RECORD EXTRACTS START

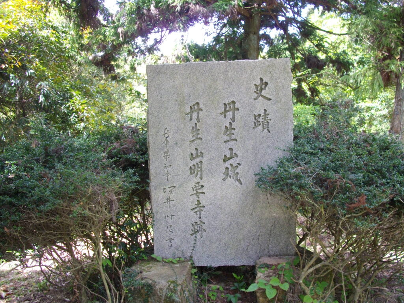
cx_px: 202
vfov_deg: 38.7
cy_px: 152
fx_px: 432
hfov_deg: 50.1
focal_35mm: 37
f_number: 2.8
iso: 163
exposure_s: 1/125
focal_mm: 6.2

RECORD EXTRACTS END

- **DIRECTIVE**
Pictures aside, reproduce all of the data exactly.

- **RESULT OF THE TASK**
cx_px: 202
vfov_deg: 38.7
cy_px: 152
fx_px: 432
hfov_deg: 50.1
focal_35mm: 37
f_number: 2.8
iso: 163
exposure_s: 1/125
focal_mm: 6.2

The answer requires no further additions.